- Exercise directions -
In the records below, the part to copy starts at the line containing "Draw a box round the wooden" and goes to the last line; output it exactly, without pictures.

(Collected data)

========================

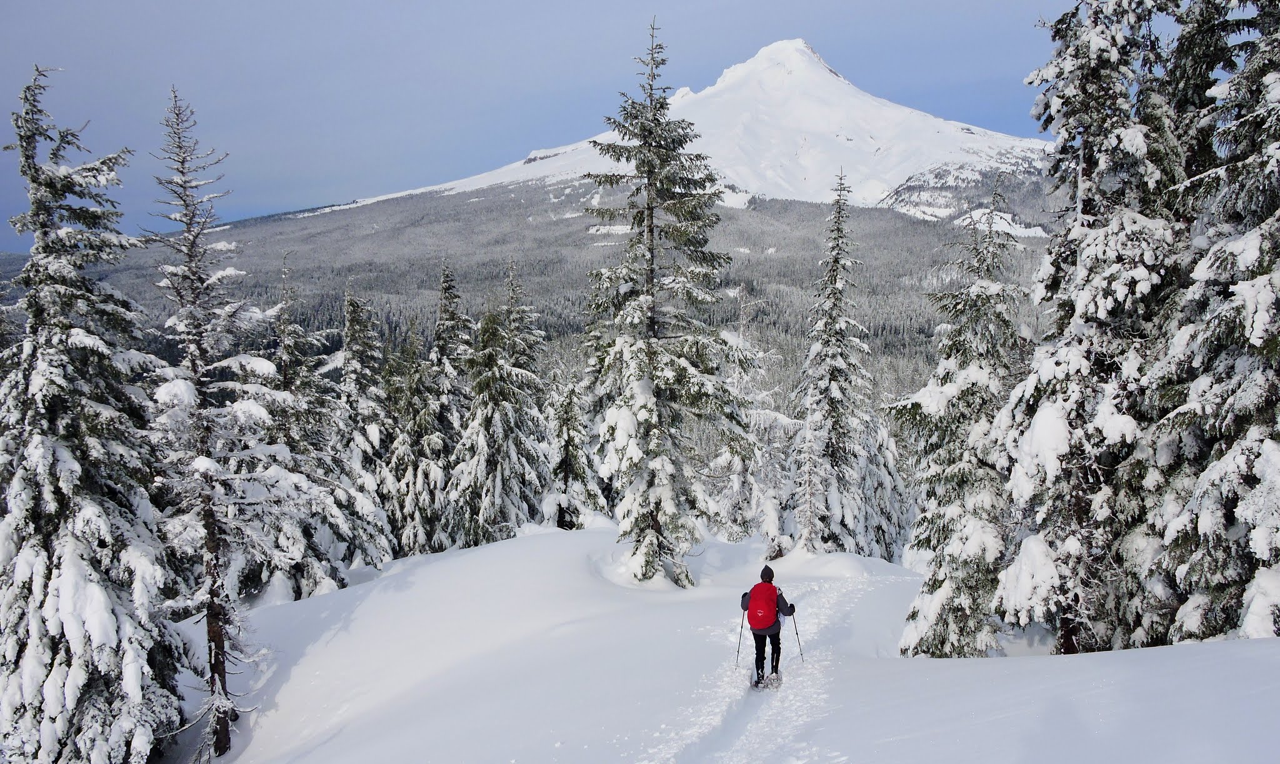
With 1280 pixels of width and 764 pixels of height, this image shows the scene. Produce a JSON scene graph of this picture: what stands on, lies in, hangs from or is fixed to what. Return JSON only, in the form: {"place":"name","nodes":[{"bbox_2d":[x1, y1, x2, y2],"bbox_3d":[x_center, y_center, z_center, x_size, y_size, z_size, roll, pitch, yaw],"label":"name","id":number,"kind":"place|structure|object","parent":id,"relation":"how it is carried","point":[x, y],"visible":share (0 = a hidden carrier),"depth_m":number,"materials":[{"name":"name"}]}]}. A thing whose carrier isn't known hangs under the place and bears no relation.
{"place":"outdoors","nodes":[
{"label":"outdoors","id":0,"kind":"place"},
{"bbox_2d":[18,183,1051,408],"label":"forested hill","id":1,"kind":"structure","parent":0,"point":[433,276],"materials":[{"name":"plant"}]},
{"bbox_2d":[0,0,1082,246],"label":"sky","id":2,"kind":"structure","parent":0,"point":[20,20],"materials":[{"name":"blue"}]},
{"bbox_2d":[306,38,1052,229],"label":"snowy mountain","id":3,"kind":"structure","parent":0,"point":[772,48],"materials":[{"name":"white snow"}]},
{"bbox_2d":[178,518,1279,763],"label":"snow slope","id":4,"kind":"structure","parent":0,"point":[1259,646],"materials":[{"name":"white snow"}]},
{"bbox_2d":[0,61,187,763],"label":"snowy tree","id":5,"kind":"object","parent":4,"relation":"on","point":[95,635],"visible":0.99,"depth_m":11.08,"materials":[{"name":"white snow"}]},
{"bbox_2d":[145,86,286,763],"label":"snowy tree","id":6,"kind":"object","parent":4,"relation":"on","point":[202,442],"visible":0.9,"depth_m":13.22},
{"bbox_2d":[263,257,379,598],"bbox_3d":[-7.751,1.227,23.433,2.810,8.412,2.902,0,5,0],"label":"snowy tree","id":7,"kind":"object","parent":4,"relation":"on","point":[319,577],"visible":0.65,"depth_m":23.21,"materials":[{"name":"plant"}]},
{"bbox_2d":[336,280,404,565],"bbox_3d":[-7.581,1.419,27.952,2.560,8.486,2.802,0,5,0],"label":"snowy tree","id":8,"kind":"object","parent":4,"relation":"on","point":[352,335],"visible":0.61,"depth_m":27.64,"materials":[{"name":"plant"}]},
{"bbox_2d":[382,338,441,554],"bbox_3d":[-6.725,2.061,30.409,2.380,7.442,2.608,0,5,0],"label":"snowy tree","id":9,"kind":"object","parent":4,"relation":"on","point":[402,435],"visible":0.64,"depth_m":30.10,"materials":[{"name":"plant"}]},
{"bbox_2d":[410,261,469,551],"bbox_3d":[-6.172,1.082,31.857,2.745,9.729,3.148,0,5,0],"label":"snowy tree","id":10,"kind":"object","parent":4,"relation":"on","point":[445,288],"visible":0.71,"depth_m":31.41,"materials":[{"name":"plant"}]},
{"bbox_2d":[447,262,546,547],"bbox_3d":[-4.398,0.970,31.245,3.059,9.313,3.330,1,5,16],"label":"snowy tree","id":11,"kind":"object","parent":4,"relation":"on","point":[485,452],"visible":0.88,"depth_m":30.81,"materials":[{"name":"green plant"}]},
{"bbox_2d":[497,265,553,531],"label":"conifer tree","id":12,"kind":"object","parent":4,"relation":"on","point":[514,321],"visible":0.64,"depth_m":33.61,"materials":[{"name":"plant"}]},
{"bbox_2d":[545,376,599,530],"bbox_3d":[-2.360,2.427,33.658,2.269,6.099,2.379,2,6,24],"label":"conifer tree","id":13,"kind":"object","parent":4,"relation":"on","point":[566,470],"visible":0.77,"depth_m":33.30,"materials":[{"name":"plant"}]},
{"bbox_2d":[578,15,746,587],"bbox_3d":[0.298,-1.559,21.002,3.794,12.235,3.995,2,6,25],"label":"spruce tree","id":14,"kind":"object","parent":4,"relation":"on","point":[649,174],"visible":0.99,"depth_m":20.48,"materials":[{"name":"plant"}]},
{"bbox_2d":[708,293,788,547],"bbox_3d":[3.300,1.429,31.853,3.267,8.770,3.289,4,7,38],"label":"snowy tree","id":15,"kind":"object","parent":4,"relation":"on","point":[734,482],"visible":0.64,"depth_m":31.36,"materials":[{"name":"plant"}]},
{"bbox_2d":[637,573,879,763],"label":"snow trail","id":16,"kind":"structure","parent":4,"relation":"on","point":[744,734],"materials":[{"name":"white snow"}]},
{"bbox_2d":[741,565,798,684],"bbox_3d":[1.445,2.737,11.775,0.520,1.535,0.797,0,5,0],"label":"person","id":17,"kind":"object","parent":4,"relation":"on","point":[789,613],"visible":0.74,"depth_m":11.68},
{"bbox_2d":[734,612,745,666],"bbox_3d":[1.262,3.180,12.817,0.154,0.820,0.174,0,5,0],"label":"ski pole","id":18,"kind":"object","parent":17,"relation":"in","point":[742,627],"visible":0.77,"depth_m":12.76,"materials":[{"name":"black metal"}]},
{"bbox_2d":[746,580,778,631],"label":"backpack","id":19,"kind":"object","parent":17,"relation":"on","point":[760,611],"visible":0.85,"depth_m":11.42,"materials":[{"name":"red fabric"}]},
{"bbox_2d":[748,669,782,690],"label":"snowshoes","id":20,"kind":"object","parent":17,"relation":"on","point":[765,682],"visible":0.71,"depth_m":11.63,"materials":[{"name":"white"}]},
{"bbox_2d":[790,612,804,661],"bbox_3d":[2.030,3.322,13.381,0.171,0.827,0.157,0,5,0],"label":"ski pole","id":21,"kind":"object","parent":17,"relation":"in","point":[801,654],"visible":0.84,"depth_m":13.34,"materials":[{"name":"black metal"}]},
{"bbox_2d":[788,168,877,558],"bbox_3d":[5.213,-0.286,27.772,2.719,11.283,2.991,0,5,0],"label":"snowy tree","id":22,"kind":"object","parent":4,"relation":"on","point":[834,395],"visible":0.98,"depth_m":27.36,"materials":[{"name":"plant"}]},
{"bbox_2d":[856,409,914,563],"bbox_3d":[7.466,2.910,32.833,2.832,7.403,3.017,1,5,12],"label":"snowy tree","id":23,"kind":"object","parent":4,"relation":"on","point":[889,454],"visible":0.45,"depth_m":32.37,"materials":[{"name":"plant"}]},
{"bbox_2d":[895,176,1029,658],"bbox_3d":[5.070,0.752,15.707,2.311,8.124,2.544,0,5,0],"label":"snowy tree","id":24,"kind":"object","parent":4,"relation":"on","point":[939,585],"visible":0.81,"depth_m":15.40,"materials":[{"name":"plant"}]},
{"bbox_2d":[995,0,1186,656],"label":"snowy tree","id":25,"kind":"object","parent":4,"relation":"on","point":[1053,411],"visible":0.81,"depth_m":11.98,"materials":[{"name":"plant"}]},
{"bbox_2d":[1146,0,1279,646],"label":"snowy tree","id":26,"kind":"object","parent":4,"relation":"on","point":[1257,281],"visible":0.87,"depth_m":10.11,"materials":[{"name":"plant"}]}
]}

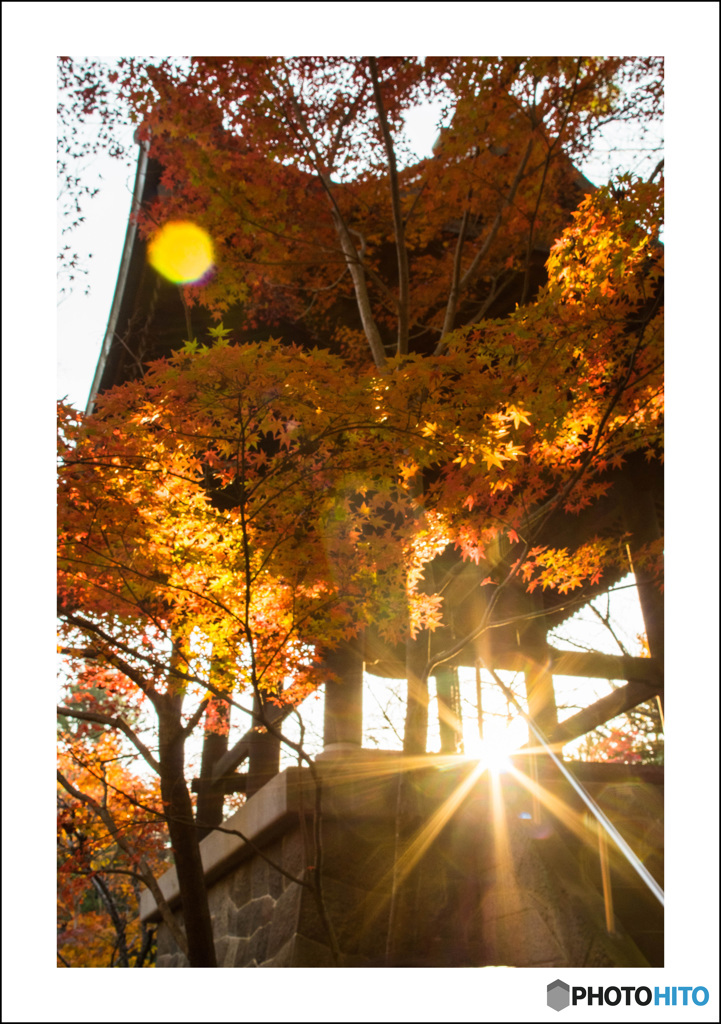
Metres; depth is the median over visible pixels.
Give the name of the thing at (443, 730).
wooden pillar
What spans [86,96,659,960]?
pavilion
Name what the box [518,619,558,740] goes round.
wooden pillar
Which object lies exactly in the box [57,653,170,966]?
autumn tree
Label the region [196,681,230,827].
wooden pillar
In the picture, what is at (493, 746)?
sun
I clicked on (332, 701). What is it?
wooden pillar
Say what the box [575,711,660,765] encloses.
shrub
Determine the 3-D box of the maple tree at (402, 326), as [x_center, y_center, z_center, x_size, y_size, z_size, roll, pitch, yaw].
[0.407,-0.500,6.284,4.418,6.210,4.512,3,-22,-8]
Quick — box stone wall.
[141,748,661,966]
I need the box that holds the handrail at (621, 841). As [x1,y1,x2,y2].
[482,665,663,909]
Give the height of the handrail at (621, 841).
3.132 m
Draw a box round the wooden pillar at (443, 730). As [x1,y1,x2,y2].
[435,662,462,753]
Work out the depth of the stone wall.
7.22 m
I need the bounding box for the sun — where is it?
[463,717,528,774]
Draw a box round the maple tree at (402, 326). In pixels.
[89,64,661,711]
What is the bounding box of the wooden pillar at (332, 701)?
[322,643,363,752]
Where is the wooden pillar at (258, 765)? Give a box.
[246,689,281,796]

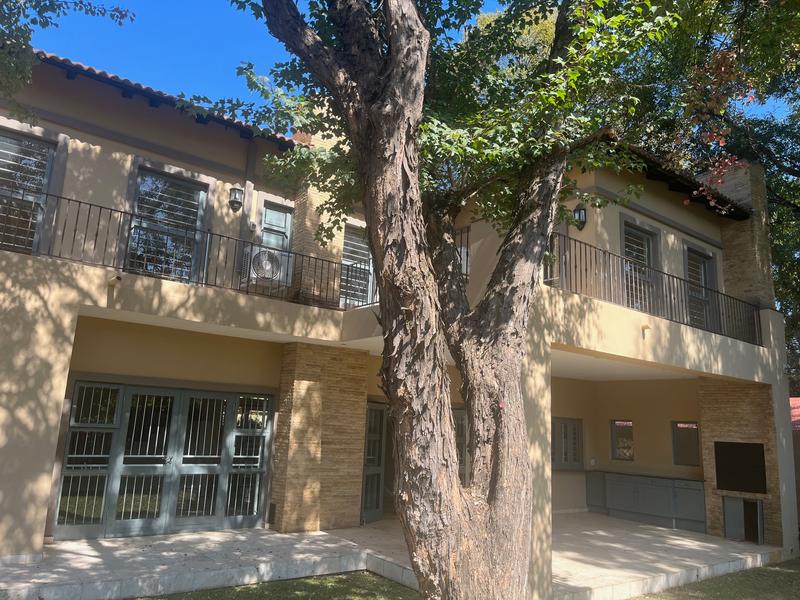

========================

- The answer -
Draw a box round the wooden pillar at (443, 730). As [x1,y1,x2,y2].
[435,662,462,753]
Work out the depth of the stone wall.
7.22 m
I need the bounding box for the sun — where is it?
[463,717,528,774]
Draw a box round the maple tree at (402, 326). In pixels.
[89,64,661,711]
What is the bounding box of the wooden pillar at (332, 701)?
[322,643,363,752]
Where is the wooden pillar at (258, 765)? Give a box.
[246,689,281,796]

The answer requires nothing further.